Exercise: Let $(f)_{n\in\mathbb{N}}$ be a sequence of functions such that $f_n\to f$a.e(almost everyehere) and there exists $g$ integrable such that $|f_n|\leqslant g$a.e for all $n\in\mathbb{N}$. Prove that $f_n\to f$ almost uniformly.
I think I can apply the following theorem:
Ergoroff Theorem: Consider $E\in\mathscr{F}$(sigma-algebra), and $E\in\Omega$ defined on a measure space $(\Omega,\mathscr{F},\mu)$. Suppose $\mu(E)<\infty$, and $\{f_n\}$ is a sequence of measurable functions on $E\to\mathbb{R}$ which are finite almost everywhere and converge almost everywhere to a function $f:E\to\mathbb{R}$ which is also finite almost everywhere. Then $f_n\to f$ almost uniformly in $E$.
I now that $f_n\to f$ a.e so $\lim_{n\to\infty}f_n(x)=f(x)\forall x\in E$, But to apply Ergoroff theorem I need to prove that $\mu(E)<\infty$ or $\mu(\Omega)<\infty$. I know by the Dominated convergence theorem that $\lim_{n\to\infty}\int |f_n-f| d\mu=0$ but I cannot see how shall I prove from there that $\mu(E)$ or $\mu(\Omega)$ are limited.
Question:
Can someone provide me any help?
Thanks in advance!
Note:$f_n$ does not necessarily converge to $f$ uniformly. So the question is not a duplicate.

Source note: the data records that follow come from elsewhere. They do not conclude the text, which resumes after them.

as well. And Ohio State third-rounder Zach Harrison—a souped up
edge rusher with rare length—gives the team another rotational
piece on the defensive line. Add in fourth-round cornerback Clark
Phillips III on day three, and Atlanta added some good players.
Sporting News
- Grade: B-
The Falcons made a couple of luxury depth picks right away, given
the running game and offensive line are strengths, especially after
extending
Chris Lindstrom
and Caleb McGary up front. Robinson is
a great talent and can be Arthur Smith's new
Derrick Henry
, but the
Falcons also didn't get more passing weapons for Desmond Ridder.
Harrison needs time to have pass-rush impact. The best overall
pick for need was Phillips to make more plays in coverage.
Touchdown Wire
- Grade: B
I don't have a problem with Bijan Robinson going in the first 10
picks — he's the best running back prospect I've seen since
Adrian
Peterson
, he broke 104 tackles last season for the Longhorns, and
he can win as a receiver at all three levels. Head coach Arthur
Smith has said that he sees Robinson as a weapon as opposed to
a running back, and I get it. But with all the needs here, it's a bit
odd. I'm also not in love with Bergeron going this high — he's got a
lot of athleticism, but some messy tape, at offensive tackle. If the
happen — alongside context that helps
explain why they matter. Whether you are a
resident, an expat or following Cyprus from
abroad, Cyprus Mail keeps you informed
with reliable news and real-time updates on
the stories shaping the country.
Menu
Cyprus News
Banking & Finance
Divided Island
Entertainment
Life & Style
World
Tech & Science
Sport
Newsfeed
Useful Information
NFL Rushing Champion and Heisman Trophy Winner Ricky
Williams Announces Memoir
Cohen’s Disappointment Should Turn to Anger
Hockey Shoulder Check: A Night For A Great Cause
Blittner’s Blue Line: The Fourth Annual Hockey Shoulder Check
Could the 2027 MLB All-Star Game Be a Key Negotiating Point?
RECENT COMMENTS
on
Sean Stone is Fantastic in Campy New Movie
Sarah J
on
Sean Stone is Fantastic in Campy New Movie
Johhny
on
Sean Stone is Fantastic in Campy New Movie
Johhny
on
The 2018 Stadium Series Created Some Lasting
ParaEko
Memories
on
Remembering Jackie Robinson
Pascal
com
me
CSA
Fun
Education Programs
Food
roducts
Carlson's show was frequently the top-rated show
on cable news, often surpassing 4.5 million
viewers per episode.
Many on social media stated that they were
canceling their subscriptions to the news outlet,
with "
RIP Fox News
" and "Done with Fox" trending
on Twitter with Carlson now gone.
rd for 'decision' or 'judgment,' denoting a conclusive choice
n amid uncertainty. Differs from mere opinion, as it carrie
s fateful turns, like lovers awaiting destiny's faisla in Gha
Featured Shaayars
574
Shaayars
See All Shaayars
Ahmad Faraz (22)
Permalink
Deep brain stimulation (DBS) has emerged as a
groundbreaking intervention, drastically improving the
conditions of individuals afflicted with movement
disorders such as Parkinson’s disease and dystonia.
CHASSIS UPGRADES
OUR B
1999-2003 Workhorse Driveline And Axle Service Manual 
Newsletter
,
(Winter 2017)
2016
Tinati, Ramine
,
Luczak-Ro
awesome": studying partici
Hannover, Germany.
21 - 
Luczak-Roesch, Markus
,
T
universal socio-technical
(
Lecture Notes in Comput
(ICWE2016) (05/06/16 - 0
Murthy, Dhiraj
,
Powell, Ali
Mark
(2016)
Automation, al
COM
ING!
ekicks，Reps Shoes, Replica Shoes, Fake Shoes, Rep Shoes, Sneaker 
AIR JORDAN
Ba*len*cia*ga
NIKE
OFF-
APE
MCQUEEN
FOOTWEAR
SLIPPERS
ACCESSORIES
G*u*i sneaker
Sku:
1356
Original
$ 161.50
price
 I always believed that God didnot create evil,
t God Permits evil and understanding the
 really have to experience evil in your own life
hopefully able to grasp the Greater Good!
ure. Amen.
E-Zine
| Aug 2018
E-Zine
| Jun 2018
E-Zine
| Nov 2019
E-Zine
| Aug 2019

Ok, a bigger hint. Let $$E_k=\{x:g(x)>1/k\}.$$Since $\mu(E_k)<\infty$, Egoroff shows that there exists $S_k\subset E_k$ such that $f_n\to f$ uniformly on $E_k\setminus S_k$ and $$\mu(S_k)<\epsilon/2^k.$$
So if $S=\bigcup_{k=1}^\infty S_k$ then $\mu(S)<\epsilon$. And it's possible to prove that $f_n\to f$ uniformly on $X\setminus S$. (There's still something to be proved in that last sentence, it's not quite just trivial by definition. Hint: So far we haven't used the fact that $|f_n|\le g$.)